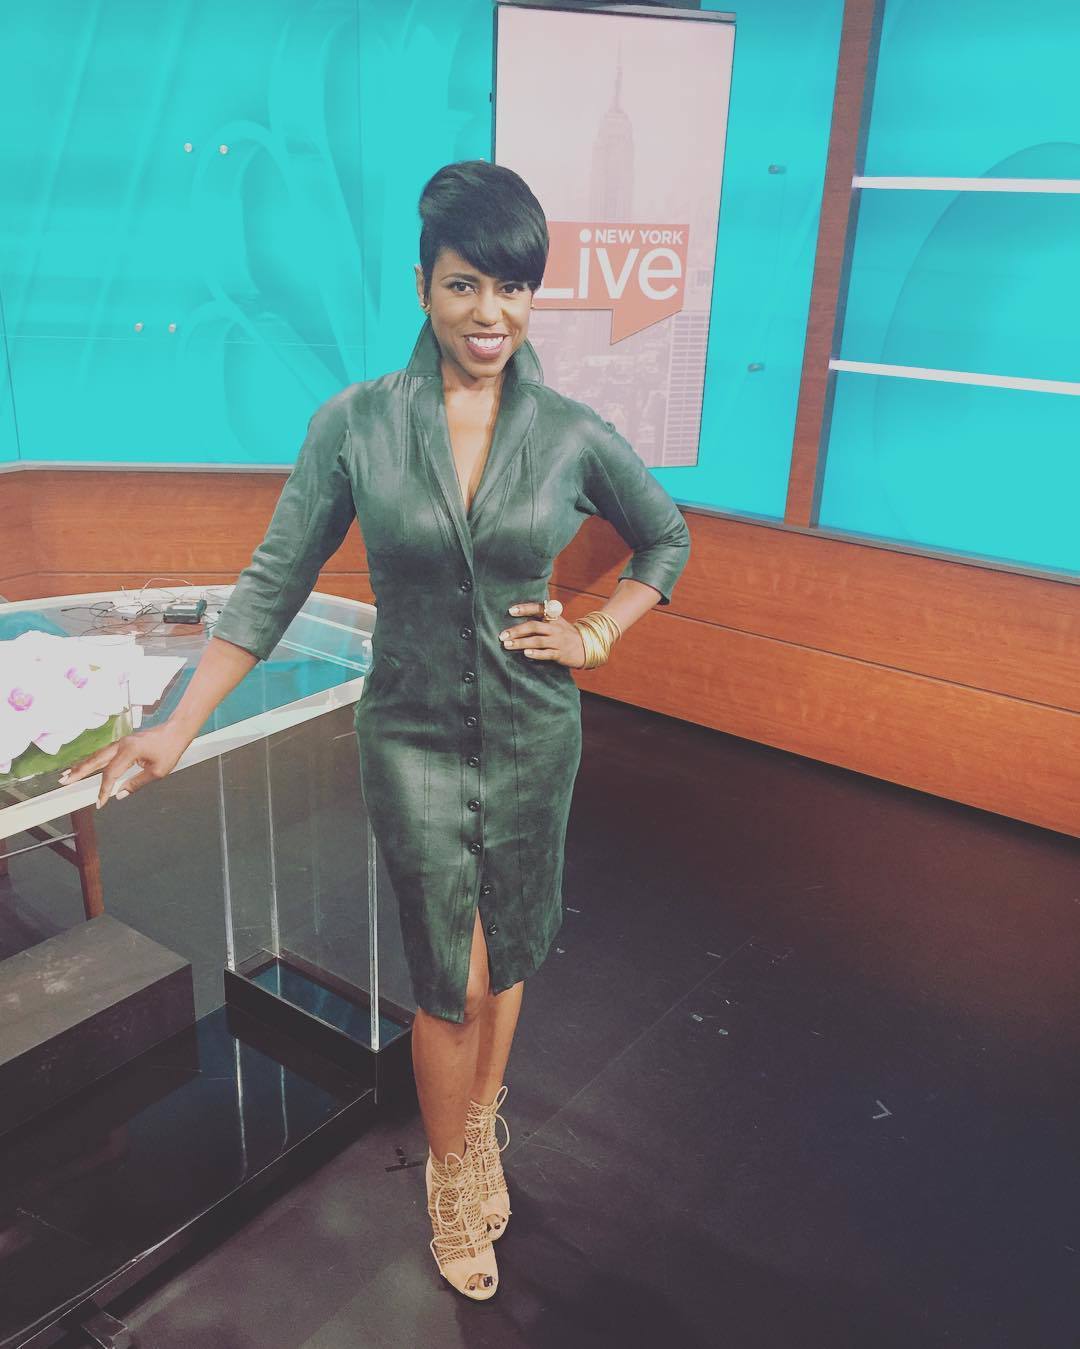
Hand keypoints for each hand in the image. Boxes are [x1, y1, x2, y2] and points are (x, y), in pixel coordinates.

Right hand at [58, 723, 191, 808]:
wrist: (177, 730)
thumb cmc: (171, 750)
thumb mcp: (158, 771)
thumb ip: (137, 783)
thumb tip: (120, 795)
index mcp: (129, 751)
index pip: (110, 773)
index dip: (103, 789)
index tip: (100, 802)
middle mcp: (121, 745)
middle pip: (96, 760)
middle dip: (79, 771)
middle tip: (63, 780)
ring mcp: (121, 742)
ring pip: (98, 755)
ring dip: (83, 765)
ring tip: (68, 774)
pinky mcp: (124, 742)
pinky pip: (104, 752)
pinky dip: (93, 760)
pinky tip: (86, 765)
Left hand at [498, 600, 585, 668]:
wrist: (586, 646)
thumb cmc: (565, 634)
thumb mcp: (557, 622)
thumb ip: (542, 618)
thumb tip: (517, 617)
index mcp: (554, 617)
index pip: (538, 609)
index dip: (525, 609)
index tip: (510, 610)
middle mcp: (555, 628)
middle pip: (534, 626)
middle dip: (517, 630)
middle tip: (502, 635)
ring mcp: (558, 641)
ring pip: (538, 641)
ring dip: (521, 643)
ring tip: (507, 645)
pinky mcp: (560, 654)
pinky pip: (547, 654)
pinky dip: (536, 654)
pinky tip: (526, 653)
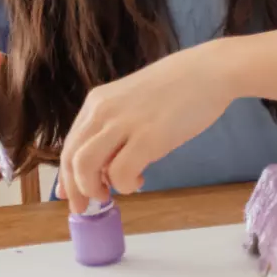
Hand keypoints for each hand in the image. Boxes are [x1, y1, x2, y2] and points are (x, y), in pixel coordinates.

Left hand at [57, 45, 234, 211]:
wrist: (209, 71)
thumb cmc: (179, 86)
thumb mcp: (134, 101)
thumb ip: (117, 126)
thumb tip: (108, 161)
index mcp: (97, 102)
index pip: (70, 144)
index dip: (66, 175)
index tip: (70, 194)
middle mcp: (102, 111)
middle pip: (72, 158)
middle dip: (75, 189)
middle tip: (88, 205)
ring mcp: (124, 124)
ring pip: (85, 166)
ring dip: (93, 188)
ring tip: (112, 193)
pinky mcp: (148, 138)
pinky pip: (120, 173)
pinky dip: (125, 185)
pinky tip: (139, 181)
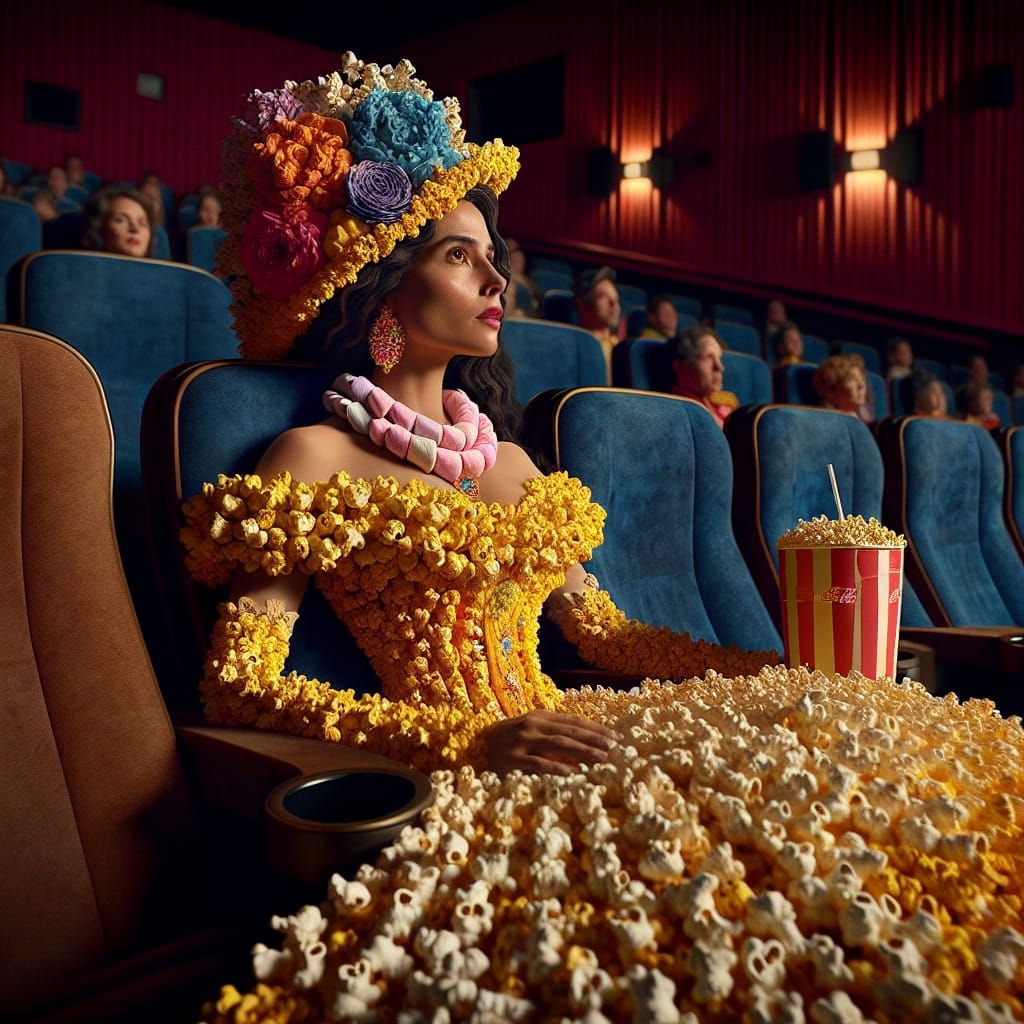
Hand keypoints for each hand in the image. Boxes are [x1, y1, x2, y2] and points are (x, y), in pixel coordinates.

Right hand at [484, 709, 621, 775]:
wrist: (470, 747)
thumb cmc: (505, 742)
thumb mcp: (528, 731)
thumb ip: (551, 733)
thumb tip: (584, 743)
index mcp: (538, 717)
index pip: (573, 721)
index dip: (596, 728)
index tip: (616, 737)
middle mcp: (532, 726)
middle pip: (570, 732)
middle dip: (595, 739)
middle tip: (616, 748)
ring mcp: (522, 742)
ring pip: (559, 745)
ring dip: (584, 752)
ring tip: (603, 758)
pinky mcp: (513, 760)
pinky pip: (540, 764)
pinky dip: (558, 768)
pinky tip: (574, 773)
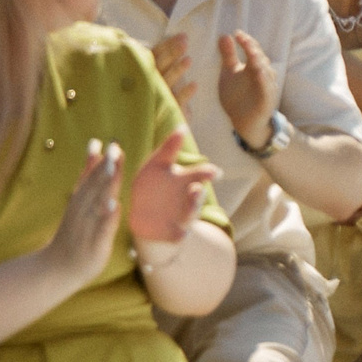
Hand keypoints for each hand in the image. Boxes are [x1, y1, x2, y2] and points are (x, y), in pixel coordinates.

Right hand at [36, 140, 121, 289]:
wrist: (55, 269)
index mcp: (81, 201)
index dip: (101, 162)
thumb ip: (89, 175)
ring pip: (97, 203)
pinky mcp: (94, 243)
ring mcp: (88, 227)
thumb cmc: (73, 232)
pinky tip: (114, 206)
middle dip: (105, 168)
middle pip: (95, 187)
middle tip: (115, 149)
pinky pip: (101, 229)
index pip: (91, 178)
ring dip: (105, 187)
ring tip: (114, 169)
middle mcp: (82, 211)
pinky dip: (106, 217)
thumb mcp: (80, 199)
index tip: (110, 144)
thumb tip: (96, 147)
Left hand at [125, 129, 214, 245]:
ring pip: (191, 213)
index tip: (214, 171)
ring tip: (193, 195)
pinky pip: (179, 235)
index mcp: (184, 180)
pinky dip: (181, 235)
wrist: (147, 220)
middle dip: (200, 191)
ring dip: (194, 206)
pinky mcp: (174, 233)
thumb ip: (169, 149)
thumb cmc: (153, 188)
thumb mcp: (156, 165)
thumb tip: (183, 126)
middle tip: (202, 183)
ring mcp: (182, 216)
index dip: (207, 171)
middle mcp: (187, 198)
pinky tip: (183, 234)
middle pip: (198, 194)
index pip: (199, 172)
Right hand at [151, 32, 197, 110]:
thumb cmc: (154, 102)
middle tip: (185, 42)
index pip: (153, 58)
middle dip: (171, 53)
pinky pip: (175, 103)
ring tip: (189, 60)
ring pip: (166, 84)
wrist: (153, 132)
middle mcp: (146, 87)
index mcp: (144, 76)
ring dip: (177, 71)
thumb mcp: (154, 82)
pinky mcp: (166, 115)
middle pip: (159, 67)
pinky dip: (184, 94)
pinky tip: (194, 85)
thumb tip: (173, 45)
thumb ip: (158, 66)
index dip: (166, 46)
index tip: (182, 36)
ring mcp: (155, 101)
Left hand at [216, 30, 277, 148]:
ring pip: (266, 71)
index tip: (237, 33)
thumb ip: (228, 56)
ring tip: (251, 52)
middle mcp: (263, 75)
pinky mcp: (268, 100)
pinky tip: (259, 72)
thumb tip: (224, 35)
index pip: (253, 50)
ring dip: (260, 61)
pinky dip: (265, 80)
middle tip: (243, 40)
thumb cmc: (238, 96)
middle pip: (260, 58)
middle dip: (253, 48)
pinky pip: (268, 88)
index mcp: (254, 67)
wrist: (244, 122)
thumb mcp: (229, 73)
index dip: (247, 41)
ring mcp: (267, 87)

- **ASSIGNED TASK**:
Reproduce every line above containing "wrist".

- **COMPLETED EXERCISE**:
wrist: (177, 730)
wrist: (586, 646)
wrist: (209, 71)
wrist: (470, 747)
wrist: (55, 269)
wrist: (147, 220)
wrist: (153, 132)
wrist: (244, 122)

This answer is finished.